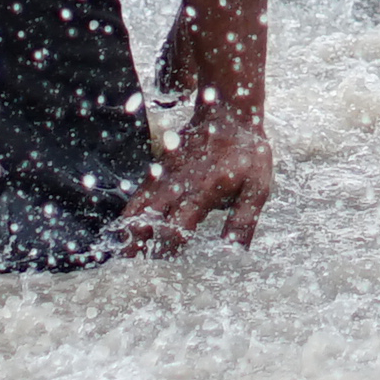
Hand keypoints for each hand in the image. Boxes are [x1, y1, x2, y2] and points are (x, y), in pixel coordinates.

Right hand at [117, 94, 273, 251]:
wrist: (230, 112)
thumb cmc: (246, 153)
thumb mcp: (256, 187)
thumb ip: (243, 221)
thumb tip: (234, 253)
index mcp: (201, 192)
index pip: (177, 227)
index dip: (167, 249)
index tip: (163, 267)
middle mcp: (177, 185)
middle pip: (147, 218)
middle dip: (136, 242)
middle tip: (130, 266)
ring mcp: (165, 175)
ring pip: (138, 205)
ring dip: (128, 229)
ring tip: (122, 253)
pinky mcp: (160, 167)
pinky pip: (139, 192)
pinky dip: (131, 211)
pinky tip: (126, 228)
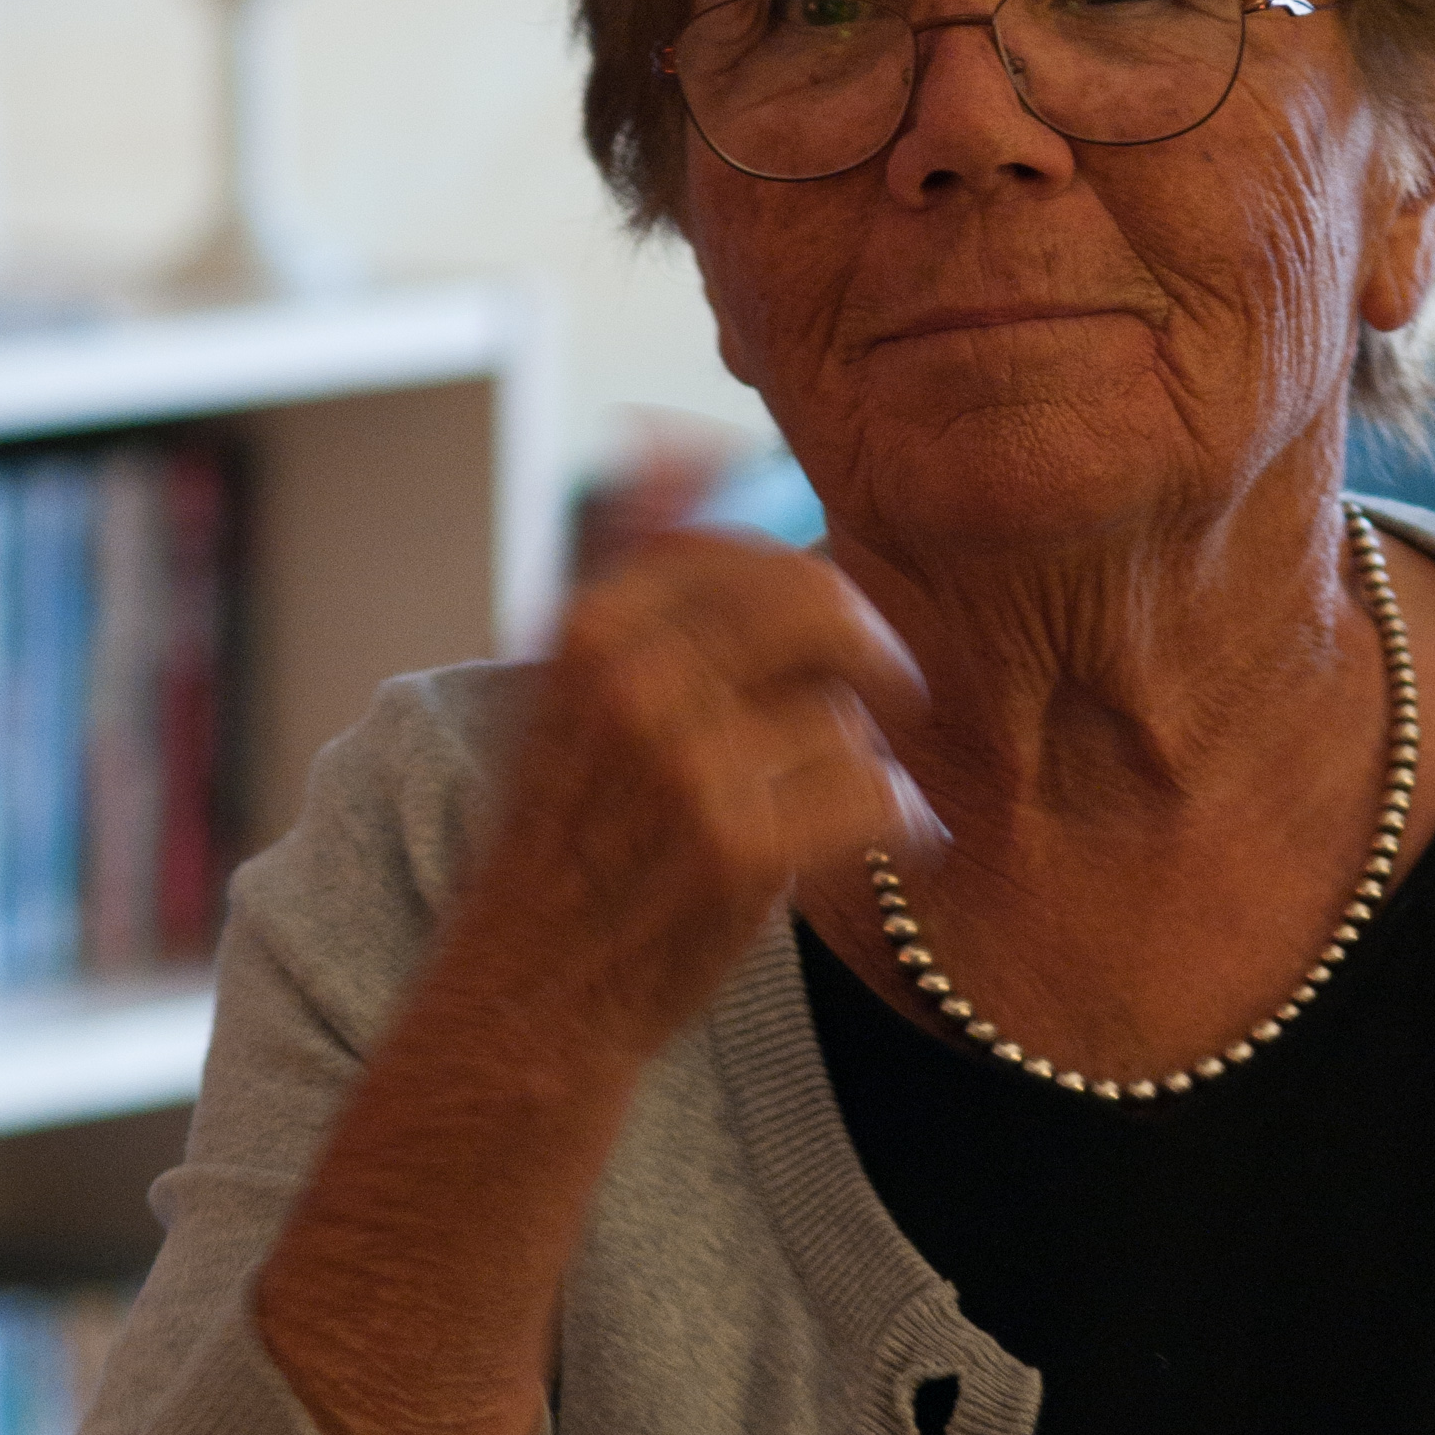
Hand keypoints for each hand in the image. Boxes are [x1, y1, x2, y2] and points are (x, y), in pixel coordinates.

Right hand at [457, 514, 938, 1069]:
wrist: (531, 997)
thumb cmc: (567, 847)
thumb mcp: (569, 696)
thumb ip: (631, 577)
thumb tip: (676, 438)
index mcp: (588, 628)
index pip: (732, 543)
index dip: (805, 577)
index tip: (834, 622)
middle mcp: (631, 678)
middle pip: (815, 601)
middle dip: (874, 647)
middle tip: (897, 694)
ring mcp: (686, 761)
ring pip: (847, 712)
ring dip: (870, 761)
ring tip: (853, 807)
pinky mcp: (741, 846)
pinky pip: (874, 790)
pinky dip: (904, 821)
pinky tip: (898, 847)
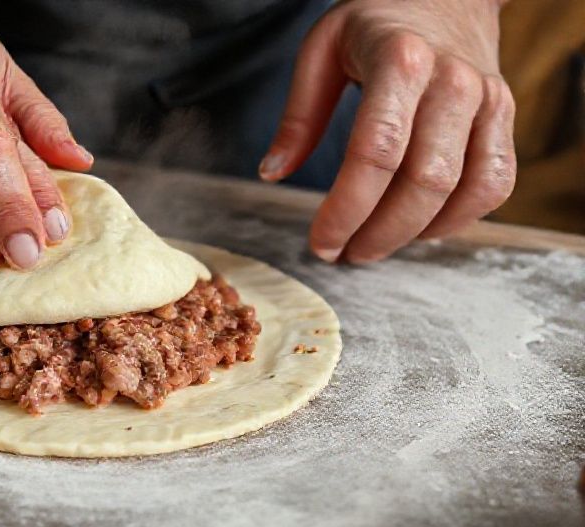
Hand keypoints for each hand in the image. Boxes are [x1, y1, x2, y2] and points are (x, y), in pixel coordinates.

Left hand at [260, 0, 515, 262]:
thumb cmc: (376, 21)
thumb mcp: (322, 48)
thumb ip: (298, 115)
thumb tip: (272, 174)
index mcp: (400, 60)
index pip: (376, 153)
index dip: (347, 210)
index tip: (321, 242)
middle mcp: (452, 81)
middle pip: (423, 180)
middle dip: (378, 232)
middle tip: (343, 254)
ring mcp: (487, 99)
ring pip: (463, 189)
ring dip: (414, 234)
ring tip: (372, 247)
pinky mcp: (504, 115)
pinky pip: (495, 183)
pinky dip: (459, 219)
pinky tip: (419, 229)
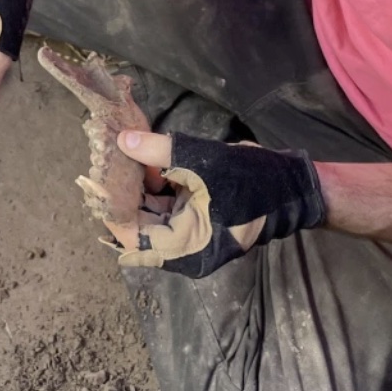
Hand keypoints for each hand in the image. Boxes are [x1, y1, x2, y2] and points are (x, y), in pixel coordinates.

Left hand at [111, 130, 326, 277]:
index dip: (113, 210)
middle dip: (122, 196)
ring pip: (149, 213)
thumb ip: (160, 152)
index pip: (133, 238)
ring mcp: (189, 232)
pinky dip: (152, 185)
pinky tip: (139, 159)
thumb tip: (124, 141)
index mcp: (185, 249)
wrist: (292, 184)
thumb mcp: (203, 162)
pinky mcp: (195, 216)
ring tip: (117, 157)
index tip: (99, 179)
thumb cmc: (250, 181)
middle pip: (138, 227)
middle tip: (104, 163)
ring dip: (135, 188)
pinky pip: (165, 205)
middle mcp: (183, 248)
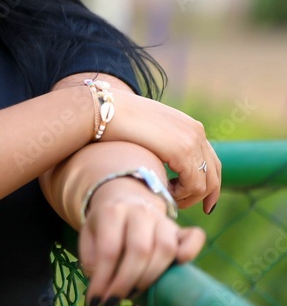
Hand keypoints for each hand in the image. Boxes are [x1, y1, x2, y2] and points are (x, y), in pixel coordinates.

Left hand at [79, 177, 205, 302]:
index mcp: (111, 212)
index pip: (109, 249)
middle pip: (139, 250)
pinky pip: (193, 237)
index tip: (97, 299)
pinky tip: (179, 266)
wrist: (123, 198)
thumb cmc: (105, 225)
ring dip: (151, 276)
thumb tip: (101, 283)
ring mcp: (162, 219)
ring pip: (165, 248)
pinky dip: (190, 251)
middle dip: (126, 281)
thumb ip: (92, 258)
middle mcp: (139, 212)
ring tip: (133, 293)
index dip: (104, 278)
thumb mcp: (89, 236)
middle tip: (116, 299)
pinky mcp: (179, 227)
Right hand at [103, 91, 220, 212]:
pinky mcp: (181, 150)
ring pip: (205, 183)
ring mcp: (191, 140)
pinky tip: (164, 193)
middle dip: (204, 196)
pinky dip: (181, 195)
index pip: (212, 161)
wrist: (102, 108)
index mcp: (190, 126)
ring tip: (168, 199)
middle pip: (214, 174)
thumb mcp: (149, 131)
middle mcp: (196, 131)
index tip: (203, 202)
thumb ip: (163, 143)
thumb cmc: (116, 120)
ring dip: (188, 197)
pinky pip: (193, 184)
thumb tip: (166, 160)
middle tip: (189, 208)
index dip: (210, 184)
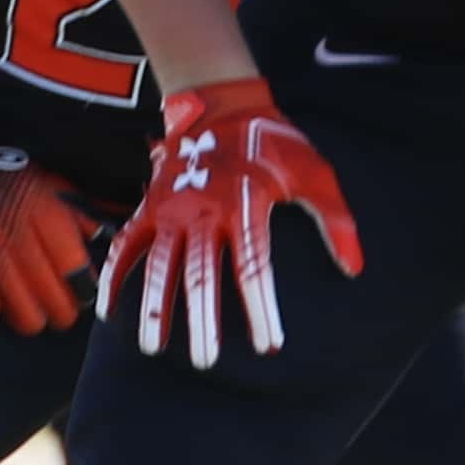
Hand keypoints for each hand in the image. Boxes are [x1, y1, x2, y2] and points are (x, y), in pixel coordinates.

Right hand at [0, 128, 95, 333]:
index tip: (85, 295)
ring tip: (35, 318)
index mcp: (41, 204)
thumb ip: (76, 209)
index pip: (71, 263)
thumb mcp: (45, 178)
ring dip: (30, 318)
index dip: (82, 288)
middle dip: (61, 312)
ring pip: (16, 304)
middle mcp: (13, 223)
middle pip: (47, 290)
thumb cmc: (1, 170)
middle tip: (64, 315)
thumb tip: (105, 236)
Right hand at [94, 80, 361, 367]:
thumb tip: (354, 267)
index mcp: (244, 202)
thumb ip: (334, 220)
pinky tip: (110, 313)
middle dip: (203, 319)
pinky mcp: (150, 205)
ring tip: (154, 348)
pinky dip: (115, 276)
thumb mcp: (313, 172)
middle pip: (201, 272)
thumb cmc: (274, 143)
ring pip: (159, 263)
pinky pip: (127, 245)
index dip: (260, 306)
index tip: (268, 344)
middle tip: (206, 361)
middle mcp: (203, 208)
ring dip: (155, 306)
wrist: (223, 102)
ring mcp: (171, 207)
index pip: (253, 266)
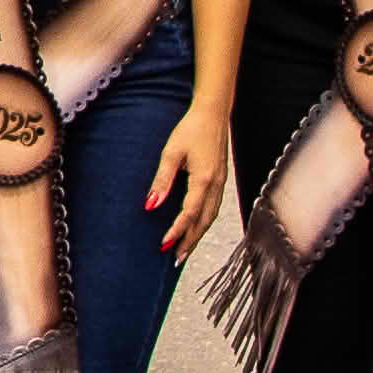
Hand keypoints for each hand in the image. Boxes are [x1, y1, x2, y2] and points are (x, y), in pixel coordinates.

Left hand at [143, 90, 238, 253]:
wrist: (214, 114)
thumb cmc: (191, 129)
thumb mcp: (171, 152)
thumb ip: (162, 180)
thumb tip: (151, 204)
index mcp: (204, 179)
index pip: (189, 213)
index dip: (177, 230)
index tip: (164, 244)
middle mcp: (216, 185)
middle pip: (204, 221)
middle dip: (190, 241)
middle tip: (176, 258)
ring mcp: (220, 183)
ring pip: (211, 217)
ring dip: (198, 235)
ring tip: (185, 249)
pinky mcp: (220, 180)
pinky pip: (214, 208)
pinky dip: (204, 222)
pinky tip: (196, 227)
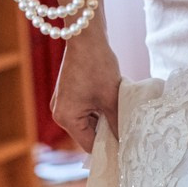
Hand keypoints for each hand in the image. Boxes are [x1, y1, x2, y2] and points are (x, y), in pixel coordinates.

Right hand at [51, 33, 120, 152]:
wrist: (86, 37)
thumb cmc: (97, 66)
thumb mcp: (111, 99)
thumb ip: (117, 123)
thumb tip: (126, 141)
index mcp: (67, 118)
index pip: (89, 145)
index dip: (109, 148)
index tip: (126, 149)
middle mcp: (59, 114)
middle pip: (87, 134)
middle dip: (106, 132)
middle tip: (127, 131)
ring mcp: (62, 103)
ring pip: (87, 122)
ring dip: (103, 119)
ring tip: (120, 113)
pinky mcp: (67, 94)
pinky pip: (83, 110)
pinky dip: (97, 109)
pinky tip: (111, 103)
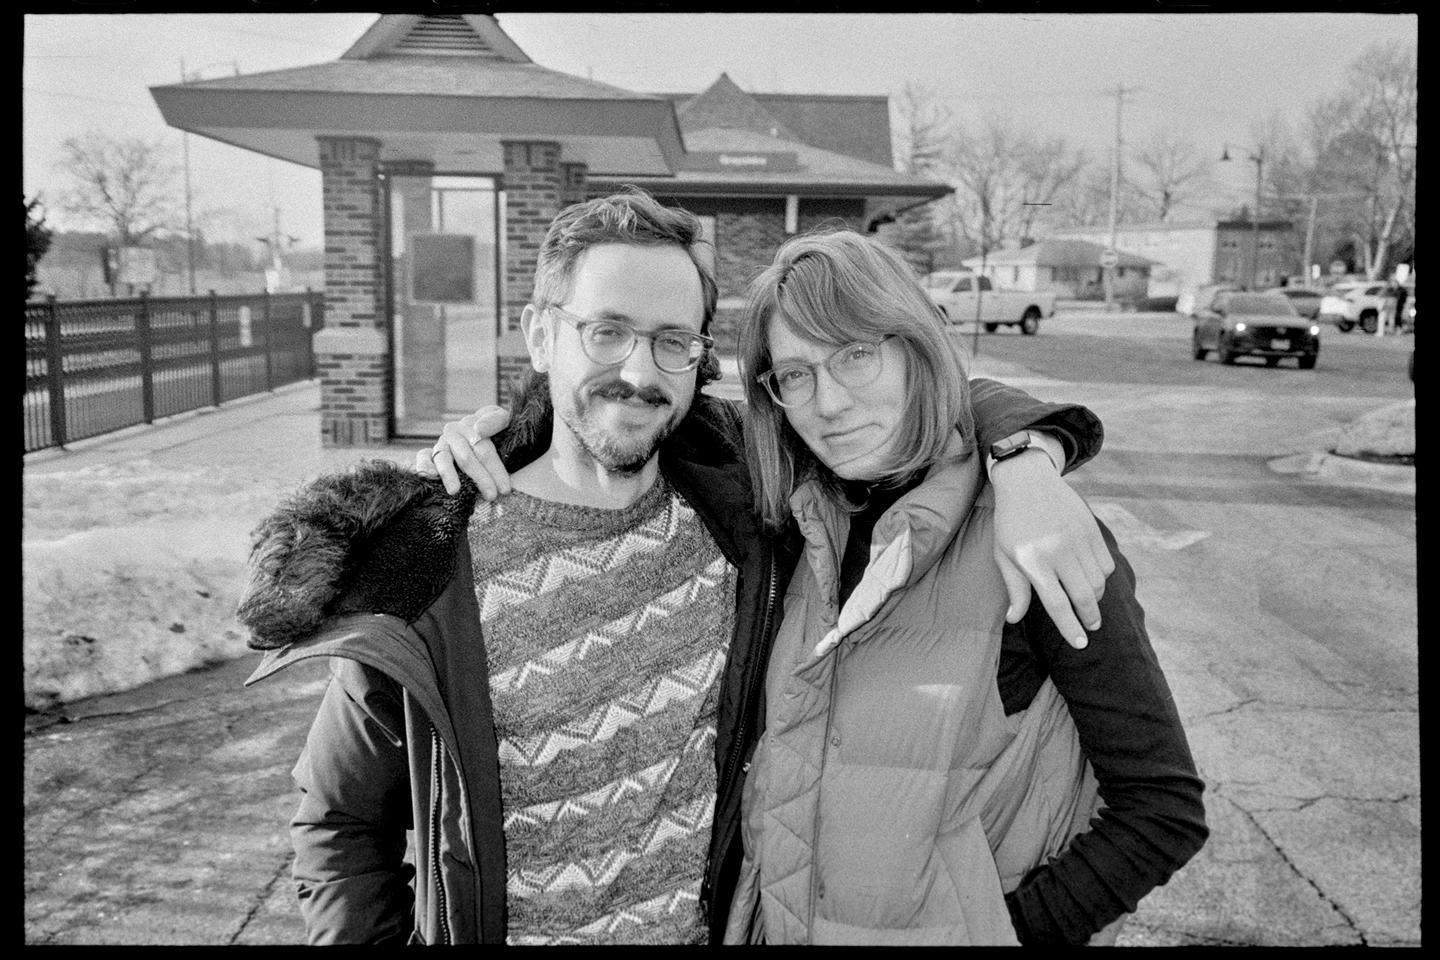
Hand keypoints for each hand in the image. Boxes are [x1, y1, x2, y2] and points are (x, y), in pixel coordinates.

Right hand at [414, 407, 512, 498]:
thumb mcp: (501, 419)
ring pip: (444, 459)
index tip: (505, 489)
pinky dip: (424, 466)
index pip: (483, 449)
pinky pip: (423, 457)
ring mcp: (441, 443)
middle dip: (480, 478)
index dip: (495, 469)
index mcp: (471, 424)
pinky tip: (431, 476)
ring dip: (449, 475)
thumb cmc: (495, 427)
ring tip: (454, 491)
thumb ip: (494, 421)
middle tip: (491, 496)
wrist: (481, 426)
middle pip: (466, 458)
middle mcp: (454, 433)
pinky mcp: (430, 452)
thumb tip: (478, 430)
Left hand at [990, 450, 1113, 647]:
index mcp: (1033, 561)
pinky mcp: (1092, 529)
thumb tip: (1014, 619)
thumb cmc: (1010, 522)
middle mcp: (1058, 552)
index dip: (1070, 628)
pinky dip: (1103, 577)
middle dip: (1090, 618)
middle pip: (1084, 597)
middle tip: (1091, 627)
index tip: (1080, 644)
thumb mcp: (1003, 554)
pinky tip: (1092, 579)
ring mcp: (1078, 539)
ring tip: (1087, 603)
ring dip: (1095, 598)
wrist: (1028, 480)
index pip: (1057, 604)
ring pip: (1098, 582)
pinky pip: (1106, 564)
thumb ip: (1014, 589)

What is being asked — What you should return is the exact text of every line from the top of the entries through the line with "index mcp: (201, 192)", pictures removed.

Reply —
Hand keypoints for each hand in the image. Boxes are [x1, y1, x2, y2] and points are (x, y), in pixel coordinates.

Right hand at [117, 94, 273, 251]:
wrist: (230, 112)
thumb cmc: (246, 153)
thumb mcp: (256, 187)
thumb ip: (243, 221)
thumb tip: (234, 253)
index mcp: (201, 192)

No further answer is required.